##### SUPPLIED DATA #####

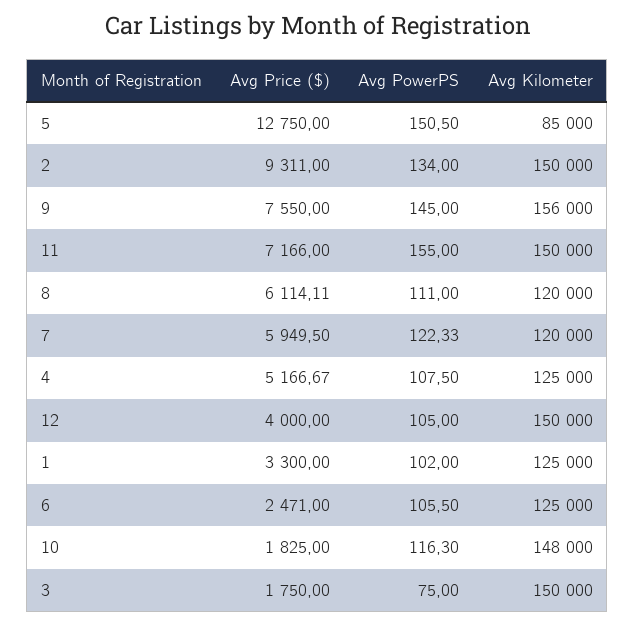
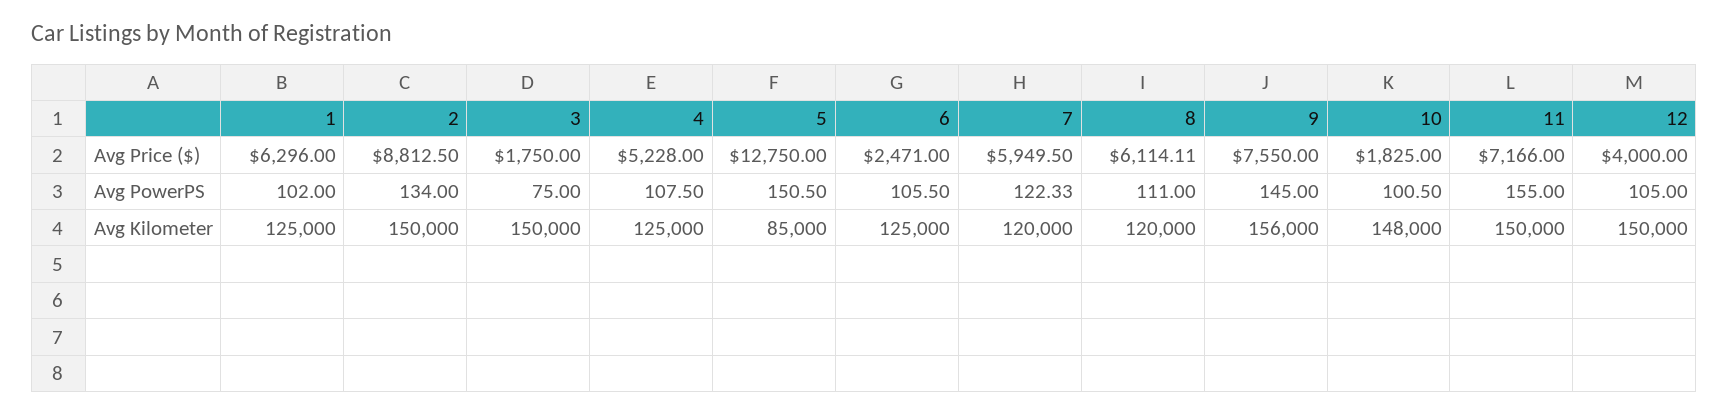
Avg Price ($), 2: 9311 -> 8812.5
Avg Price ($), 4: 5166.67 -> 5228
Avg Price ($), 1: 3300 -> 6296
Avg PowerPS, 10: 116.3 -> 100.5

#####
##### SUPPLIED DATA #####

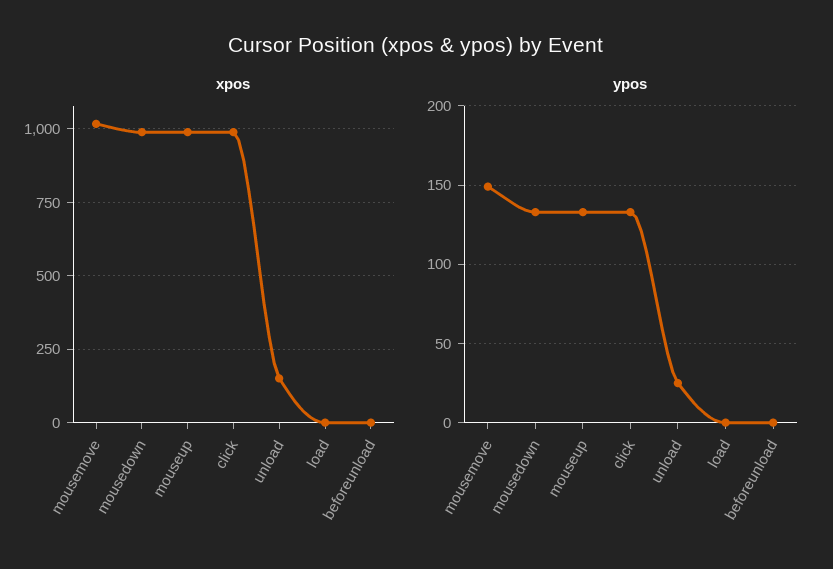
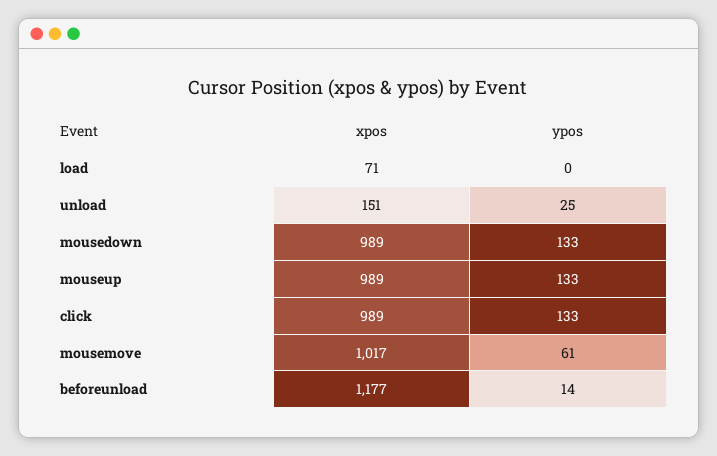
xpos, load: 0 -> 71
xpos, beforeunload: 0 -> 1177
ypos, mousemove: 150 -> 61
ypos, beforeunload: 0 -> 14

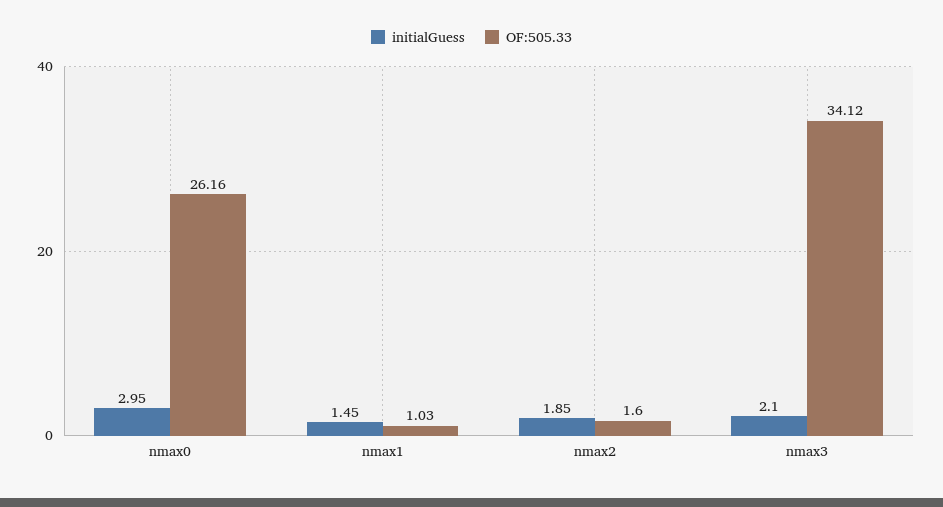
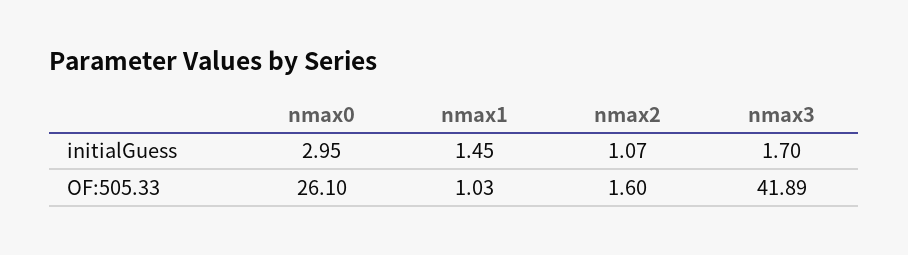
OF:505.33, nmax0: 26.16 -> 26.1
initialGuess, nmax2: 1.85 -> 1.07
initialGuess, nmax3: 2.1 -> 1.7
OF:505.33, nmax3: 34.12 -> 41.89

#####

- [TRY IT]: What are the lines in the records above, word for word, from the one containing "ypos, beforeunload: 0 -> 14" through the one containing "OF:505.33, nmax3: 34.12 -> 41.89", both ends included and pictures left out?

- [RESPONSE AREA]:
ypos, beforeunload: 0 -> 14

OF:505.33, nmax0: 26.16 -> 26.1
initialGuess, nmax2: 1.85 -> 1.07
initialGuess, nmax3: 2.1 -> 1.7
OF:505.33, nmax3: 34.12 -> 41.89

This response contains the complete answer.